*Activity:*
The required output is the line with "Identify the document" plus all lines that follow it to the end of the listing below, written out exactly, with no pictures.

*Data provided:*

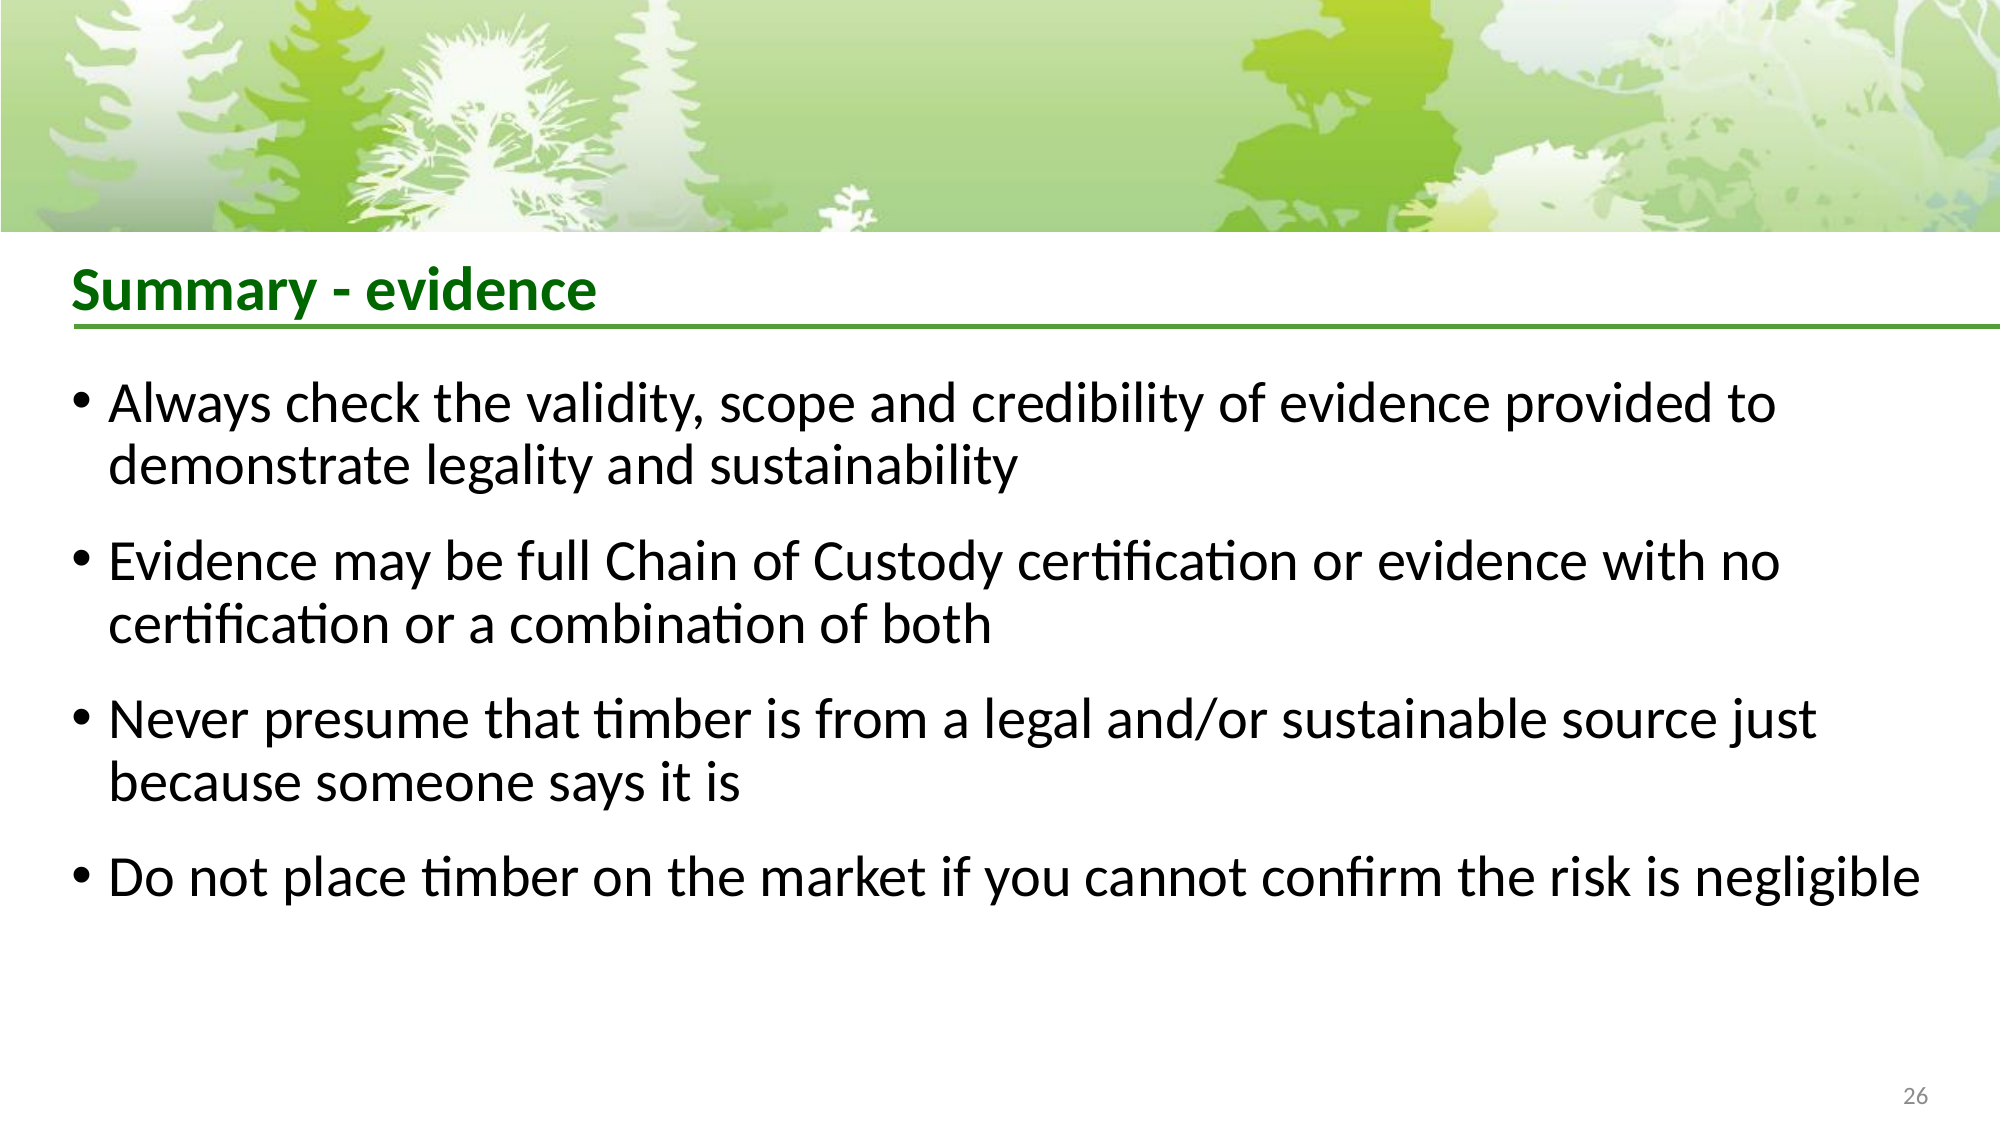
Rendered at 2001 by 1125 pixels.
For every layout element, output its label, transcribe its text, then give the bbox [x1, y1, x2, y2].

slide_number 26 [1493, 1065, 1944, 1125]
picture [0, 0, 2000, 232]
list Always check the validity, scope and credibility of evidence provided to demonstrate legality and sustainability Evidence may be full Chain of Custody certification or evidence with no certification or a combination of both Never presume that timber is from a legal and/or sustainable source just because someone says it is Do not place timber on the market if you cannot confirm the risk is negligible [56, 364, 1944, 970]
title Summary - evidence [56, 181, 1782, 364]
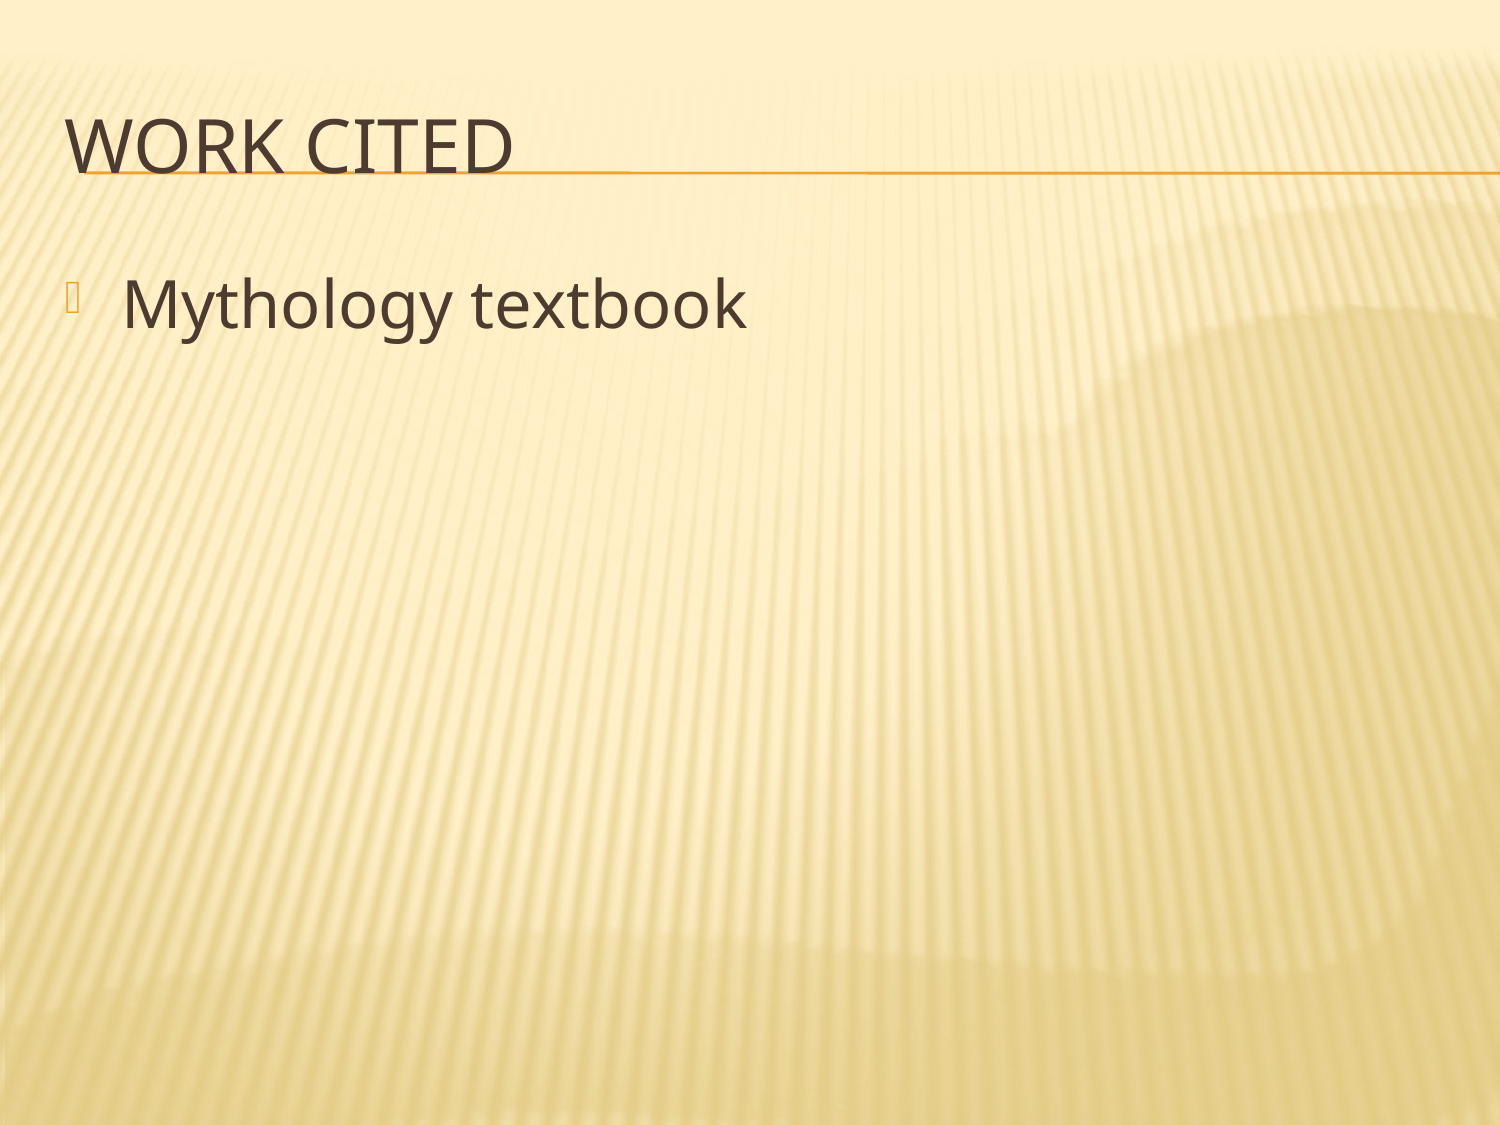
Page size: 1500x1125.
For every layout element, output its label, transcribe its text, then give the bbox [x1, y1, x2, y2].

list Mythology textbook [50, 254, 1475, 998]
title Work CIted [50, 75, 1475, 213]
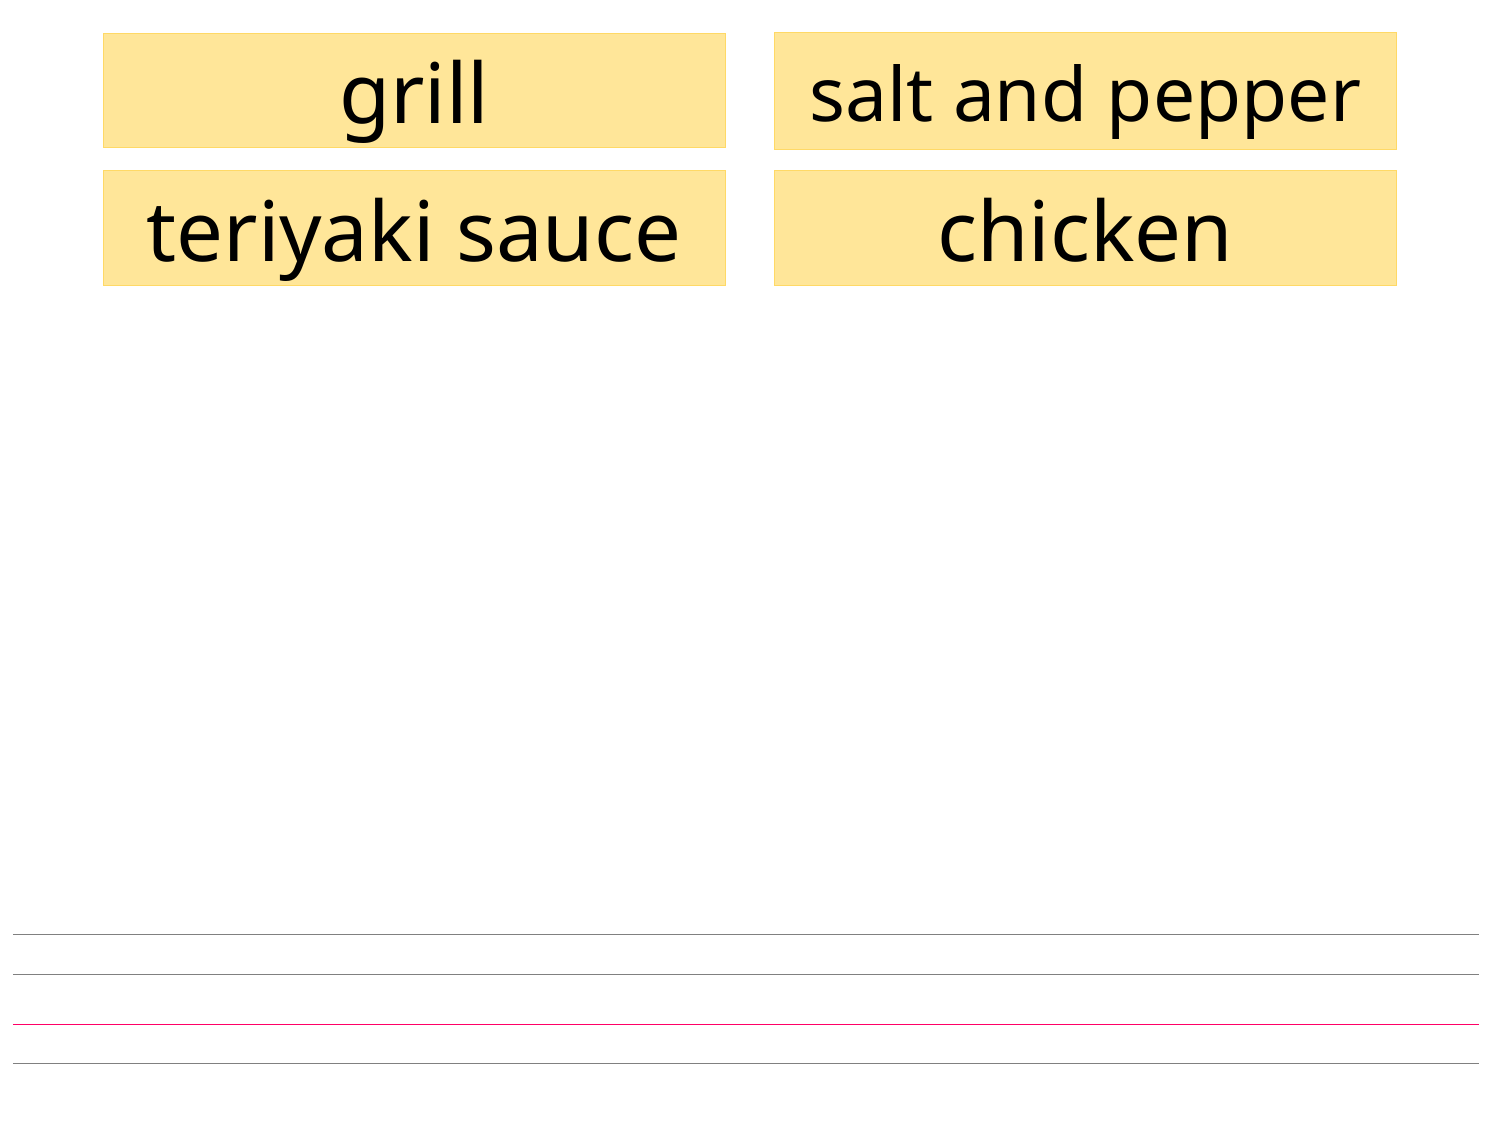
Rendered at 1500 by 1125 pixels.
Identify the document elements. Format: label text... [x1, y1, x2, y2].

text_box chicken [774, 170, 1397, 286]
text_box salt and pepper [774, 32, 1397, 150]
text_box teriyaki sauce [103, 170, 726, 286]
text_box grill [103, 33, 726, 148]
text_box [12, 934, 1479, 1064]
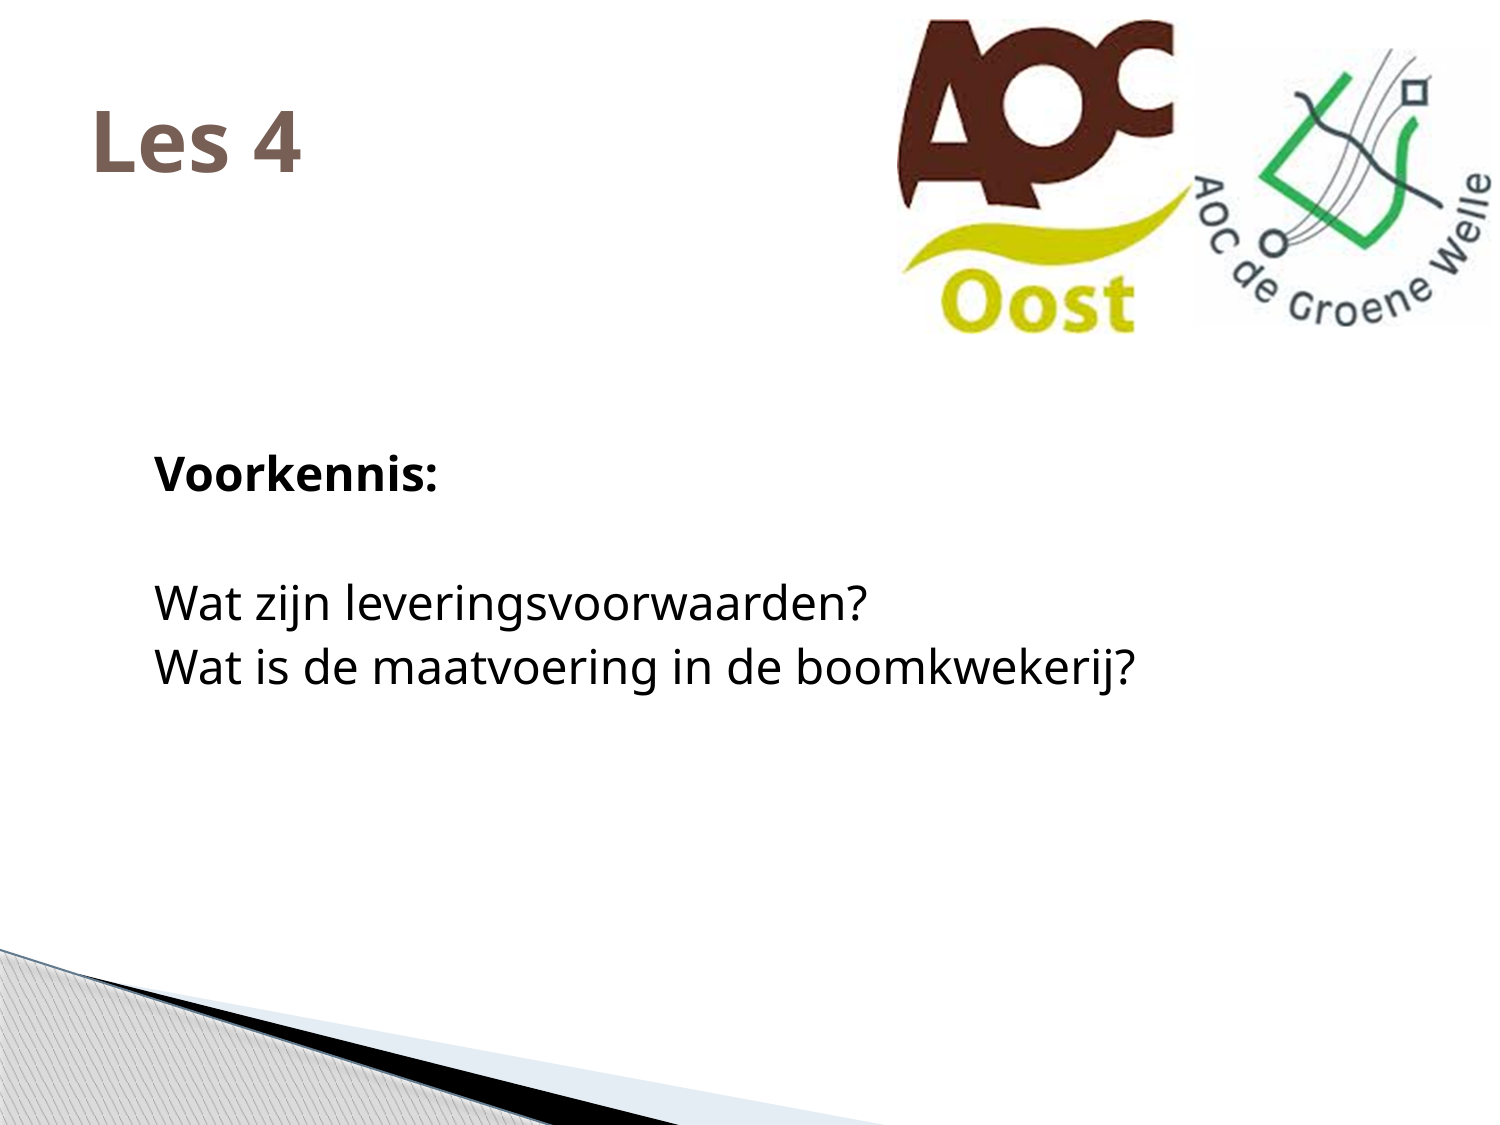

*Reply to the task:*
Identify the document elements. Format: label text... [x1, y1, x2, y2].

text_box chicken [774, 170, 1397, 286]
text_box salt and pepper [774, 32, 1397, 150]
text_box teriyaki sauce [103, 170, 726, 286]
text_box grill [103, 33, 726, 148]
text_box [12, 934, 1479, 1064]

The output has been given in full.